Medical Views on Sexual Pleasure in the Renaissance

Medical Views
on Sexual Pleasure
in the Renaissance

Interpreting Hippocrates'
«On Generation»

Bernardo Mota

30 September 2025 – 5 PM (CEST)

In the sixteenth-century, Girolamo Mercuriale (1530-1606) proposed a philological correction to Hippocrates’s On Generation 4, which fuelled an ancient medical debate on the duration and intensity of sexual pleasure in men and women.

Mercuriale’s correction made its way into the editions of the Hippocratic text, but some early modern physicians argued that it was inconsistent with it and insufficiently justified.

This paper focuses on two Portuguese physicians, Rodrigo de Castro (1523-1600) and Estêvão Rodrigues de Castro (1559-1638), who offer distinct perspectives when engaging with Mercuriale’s correction and Hippocrates’ text.

Rodrigo de Castro supported the Italian physician’s solution and expanded the argument to include modality (‘ways’) as a third axis of analysis, besides duration and intensity. Conversely, while critiquing Mercuriale’s correction, Estêvão Rodrigues de Castro’s inquiry emphasized physiological factors instead of temperamental differences.
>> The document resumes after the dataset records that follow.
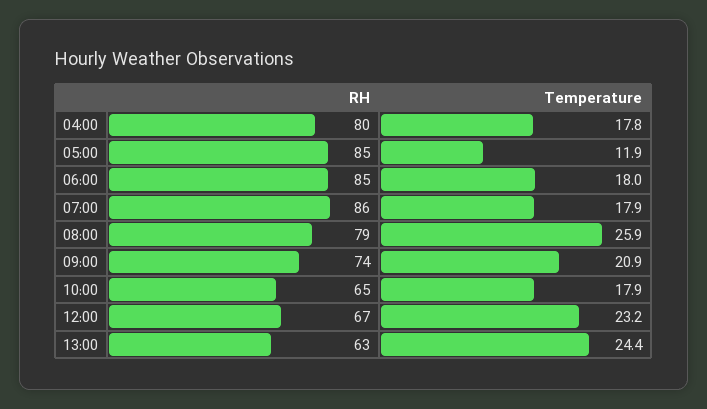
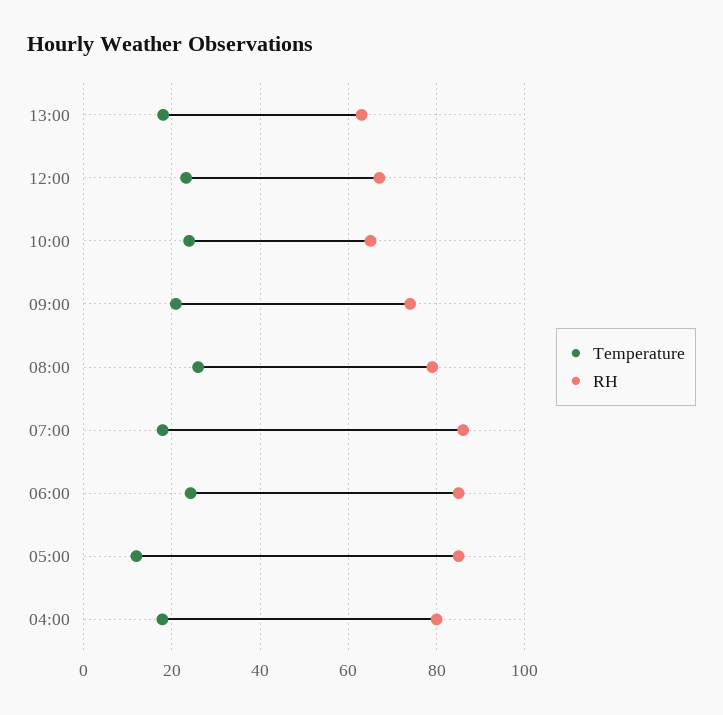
  {
    "RH": {
      "04:00": 80,
      "05:00": 85,
      "06:00": 85,
      "07:00": 86,
      "08:00": 79,
      "09:00": 74,
      "10:00": 65,
      "12:00": 67,
      "13:00": 63
    },
    "Temperature": {
      "04:00": 17.8,
      "05:00": 11.9,
-     "06:00": 18,
+     "06:00": 24,
      "07:00": 17.9,
      "08:00": 25.9,
      "09:00": 20.9,
-     "10:00": 17.9,
+     "10:00": 24,
      "12:00": 23.2,
-     "13:00": 24.4
+     "13:00": 18
    }
  }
Ultimately, this talk will showcase how scientific discourse and philological methodology intersected in the early modern period.

About the Speaker ...

Bernardo Mota is Full Professor of Classics at the School of Humanities, University of Lisbon.
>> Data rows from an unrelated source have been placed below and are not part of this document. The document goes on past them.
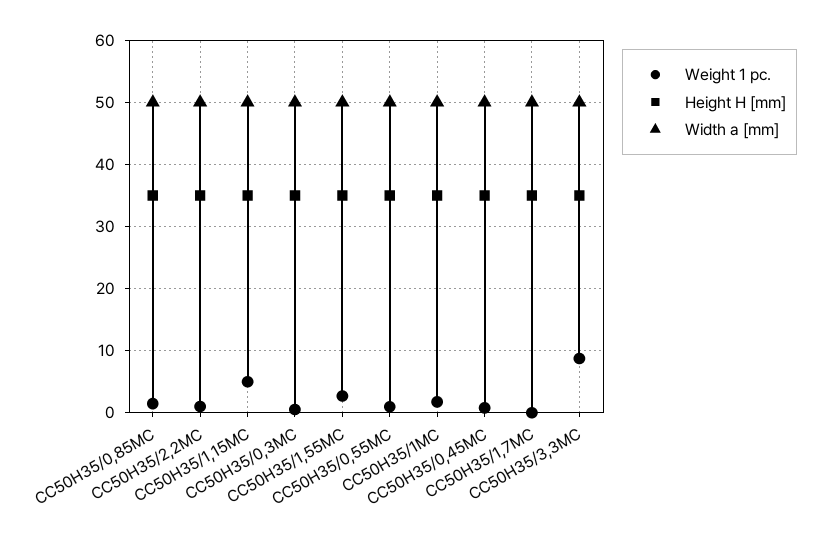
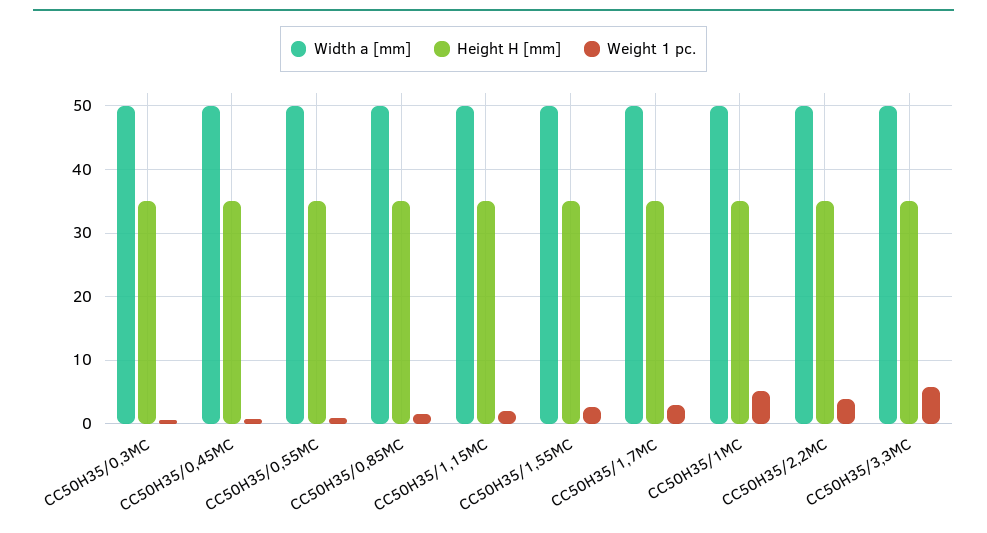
  {
    "Weight 1 pc.": {
      "CC50H35/0,85MC": 1,
-     "CC50H35/2,2MC": 1,
+     "CC50H35/2,2MC": 4,
-     "CC50H35/1,15MC": 5,
+     "CC50H35/1,15MC": 2,
      "CC50H35/0,3MC": 1,
      "CC50H35/1,55MC": 3,
      "CC50H35/0,55MC": 1,
-     "CC50H35/1MC": 2,
+     "CC50H35/1MC": 5,
      "CC50H35/0,45MC": 1,
-     "CC50H35/1,7MC": 0,
+     "CC50H35/1,7MC": 3,
-     "CC50H35/3,3MC": 9
+     "CC50H35/3,3MC": 6
    },
    "Height H [mm]": {
      "CC50H35/0,85MC": 35,
      "CC50H35/2,2MC": 35,
      "CC50H35/1,15MC": 35,
      "CC50H35/0,3MC": 35,
      "CC50H35/1,55MC": 35,
      "CC50H35/0,55MC": 35,
      "CC50H35/1MC": 35,
      "CC50H35/0,45MC": 35,
      "CC50H35/1,7MC": 35,
      "CC50H35/3,3MC": 35
    },
    "Width a [mm]": {
      "CC50H35/0,85MC": 50,
      "CC50H35/2,2MC": 50,
      "CC50H35/1,15MC": 50,
      "CC50H35/0,3MC": 50,
      "CC50H35/1,55MC": 50,
      "CC50H35/0,55MC": 50,
      "CC50H35/1MC": 50,
      "CC50H35/0,45MC": 50,
      "CC50H35/1,7MC": 50,
      "CC50H35/3,3MC": 50
    }
  }

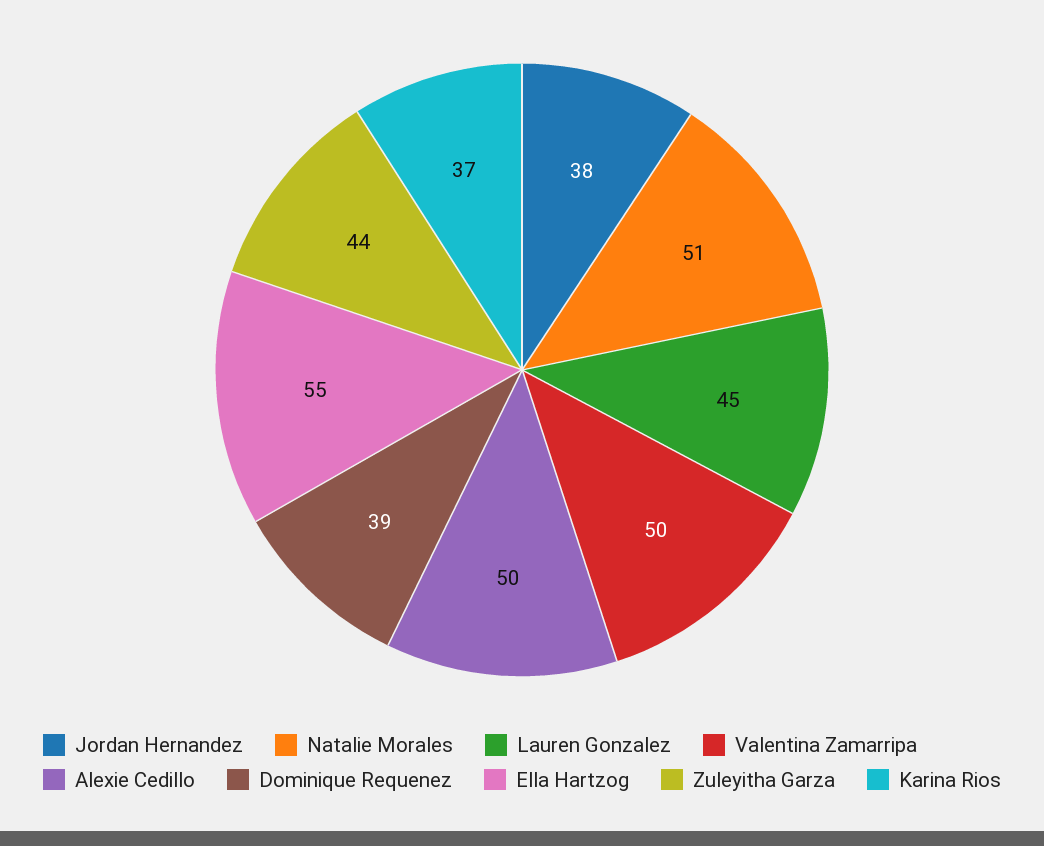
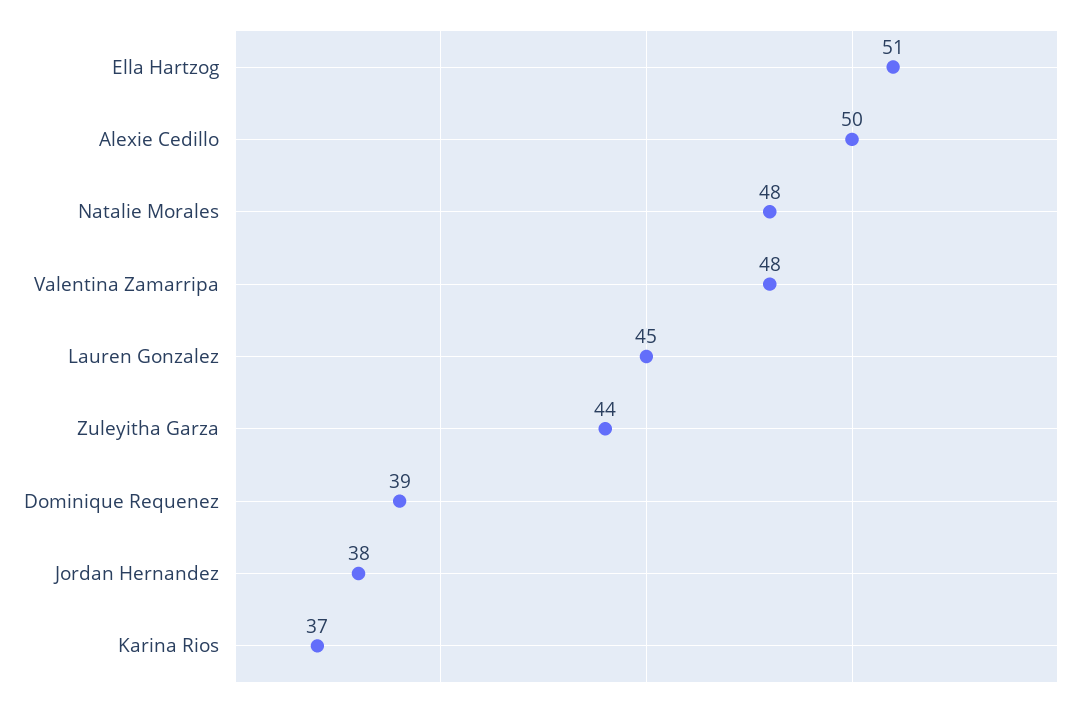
  {
    "Jordan Hernandez": 38,
-   "Natalie Morales": 51,
+   "Natalie Morales": 48,
    "Lauren Gonzalez": 45,
-   "Valentina Zamarripa": 50,
+   "Valentina Zamarripa": 48,
    "Alexie Cedillo": 50,
    "Dominique Requenez": 39,
-   "Ella Hartzog": 55,
+   "Ella Hartzog": 51,
    "Zuleyitha Garza": 44,
    "Karina Rios": 37
  }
He holds a PhD from the University of Lisbon (2008) with “Agregação”, and was Humboldt Fellow at the Technische Universität Berlin (2009–2011). His research focuses on ancient scientific texts, Euclidean optics, Aristotelianism, and early modern medicine. He co-leads the FCT-funded project Rodericus a Castro Lusitanus and the Ancient Medical Tradition about Gynaecology and Embryology (PTDC/FER-HFC/31187/2017). He is a member of the EPISTEME research group on Portuguese early modern science.